The Odd Couple
There’s no “Crazy Part 2” here, but Gnarls Barkley’s sophomore album is more rewarding than the debut. The peppy pity party “Charity Case,” the sunny ode to congenital sightlessness “Blind Mary,” and “Surprise,” a song about mortality’s inevitability sung over what sounds like an old Mamas and the Papas 45, will do just fine for hits.

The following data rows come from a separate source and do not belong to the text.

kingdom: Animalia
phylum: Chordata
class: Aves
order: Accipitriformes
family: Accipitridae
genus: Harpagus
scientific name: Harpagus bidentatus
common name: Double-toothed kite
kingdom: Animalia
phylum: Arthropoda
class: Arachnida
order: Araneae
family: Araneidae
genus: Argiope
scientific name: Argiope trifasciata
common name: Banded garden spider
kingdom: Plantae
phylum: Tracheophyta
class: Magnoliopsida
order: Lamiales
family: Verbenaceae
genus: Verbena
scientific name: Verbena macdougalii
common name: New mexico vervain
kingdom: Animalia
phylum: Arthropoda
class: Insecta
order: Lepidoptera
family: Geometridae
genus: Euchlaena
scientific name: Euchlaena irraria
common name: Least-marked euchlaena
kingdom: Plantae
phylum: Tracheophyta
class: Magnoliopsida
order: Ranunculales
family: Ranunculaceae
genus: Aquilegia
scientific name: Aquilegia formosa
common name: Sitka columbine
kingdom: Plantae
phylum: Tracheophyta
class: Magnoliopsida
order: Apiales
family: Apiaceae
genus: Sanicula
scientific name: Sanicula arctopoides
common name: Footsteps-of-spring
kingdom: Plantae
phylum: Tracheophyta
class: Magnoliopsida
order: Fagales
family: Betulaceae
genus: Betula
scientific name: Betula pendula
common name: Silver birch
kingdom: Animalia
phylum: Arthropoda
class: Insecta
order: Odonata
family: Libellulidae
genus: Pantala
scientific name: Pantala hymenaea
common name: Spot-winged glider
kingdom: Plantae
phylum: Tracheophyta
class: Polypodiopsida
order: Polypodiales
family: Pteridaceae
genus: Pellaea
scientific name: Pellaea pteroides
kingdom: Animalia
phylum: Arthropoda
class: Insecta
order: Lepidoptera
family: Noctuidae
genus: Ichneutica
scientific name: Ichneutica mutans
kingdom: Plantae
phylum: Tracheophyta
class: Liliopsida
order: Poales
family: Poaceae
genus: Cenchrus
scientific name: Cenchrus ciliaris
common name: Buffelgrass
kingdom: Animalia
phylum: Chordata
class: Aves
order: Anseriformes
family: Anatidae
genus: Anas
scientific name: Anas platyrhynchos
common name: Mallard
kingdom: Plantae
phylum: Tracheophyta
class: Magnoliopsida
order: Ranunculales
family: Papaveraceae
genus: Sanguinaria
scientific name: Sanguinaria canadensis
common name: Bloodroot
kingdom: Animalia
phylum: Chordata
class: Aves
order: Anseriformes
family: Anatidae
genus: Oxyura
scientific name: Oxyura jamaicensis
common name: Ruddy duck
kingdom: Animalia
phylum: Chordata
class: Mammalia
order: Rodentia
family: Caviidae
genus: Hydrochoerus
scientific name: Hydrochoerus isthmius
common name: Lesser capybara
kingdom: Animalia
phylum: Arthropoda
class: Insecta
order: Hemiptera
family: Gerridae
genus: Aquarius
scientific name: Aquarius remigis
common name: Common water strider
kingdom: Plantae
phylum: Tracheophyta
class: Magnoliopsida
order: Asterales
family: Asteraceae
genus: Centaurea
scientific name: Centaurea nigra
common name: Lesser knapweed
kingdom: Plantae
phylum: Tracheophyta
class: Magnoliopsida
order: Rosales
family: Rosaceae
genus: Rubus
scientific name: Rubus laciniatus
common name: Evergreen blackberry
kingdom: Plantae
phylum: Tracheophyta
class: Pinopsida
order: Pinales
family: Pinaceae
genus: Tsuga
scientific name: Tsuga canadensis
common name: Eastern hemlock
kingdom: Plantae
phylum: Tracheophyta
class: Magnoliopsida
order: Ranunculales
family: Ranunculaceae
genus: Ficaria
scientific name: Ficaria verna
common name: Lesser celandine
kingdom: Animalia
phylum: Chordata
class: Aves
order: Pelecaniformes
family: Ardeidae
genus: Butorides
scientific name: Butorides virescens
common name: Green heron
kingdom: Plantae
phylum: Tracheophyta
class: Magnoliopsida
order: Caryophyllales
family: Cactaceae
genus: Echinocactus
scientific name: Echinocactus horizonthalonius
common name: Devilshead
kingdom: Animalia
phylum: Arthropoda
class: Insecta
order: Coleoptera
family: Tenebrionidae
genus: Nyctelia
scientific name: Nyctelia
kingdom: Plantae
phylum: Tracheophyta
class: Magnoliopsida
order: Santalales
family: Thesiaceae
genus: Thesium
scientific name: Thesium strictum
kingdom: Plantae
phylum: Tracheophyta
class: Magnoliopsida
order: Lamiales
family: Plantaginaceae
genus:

Repeat listens will help you appreciate the album’s true highlights: “Run (I’m a Natural Disaster),” “Who’s Gonna Save My Soul?” and “A Little Better.” All of them sound like what you’ve always wanted from Moby: gorgeous, golden-age soul samples with lots of cool-sounding robot shit.
Be Your Own Pet
Buy the import. The folks at Universal decided three songs on this album are too awesome (i.e. “violent”) for American ears. Since they cut a goofball doo-wop song about stabbing an ex-best friend (the kick-ass “Becky”) and left in a serious-sounding song about cutting yourself to hurt others (the disturbingly kick-ass “Twisted Nerve”), I’m guessing they’re worried about taking the rap for a teeny-bopper school shooting. But not only are these songs some of the album’s best, this noisy, ultraviolent glam-punk has gotta be cathartic for all that perky-girl rage. Don’t worry about the Be Your Own Pet fans. If some pubescent girl is packing an automatic weapon in her Hello Kitty backpack, she’s probably listening to Hannah Montana.
The Black Keys
This is what awkward white-boy blues should sound like. The minimalist instrumentation and gloaming vocals achieve beautiful depression without attempting to jack the swagger and pain that only years of actual oppression can buy. Album closer “Things Ain’t What They Used to Be” is the current frontrunner for prettiest suicide-inducing song of 2008, “Lies” finds a topic people of all races can piss and moan about, and “Strange Times” somehow manages to rock Led Zeppelin style without all the masturbation instrumentation.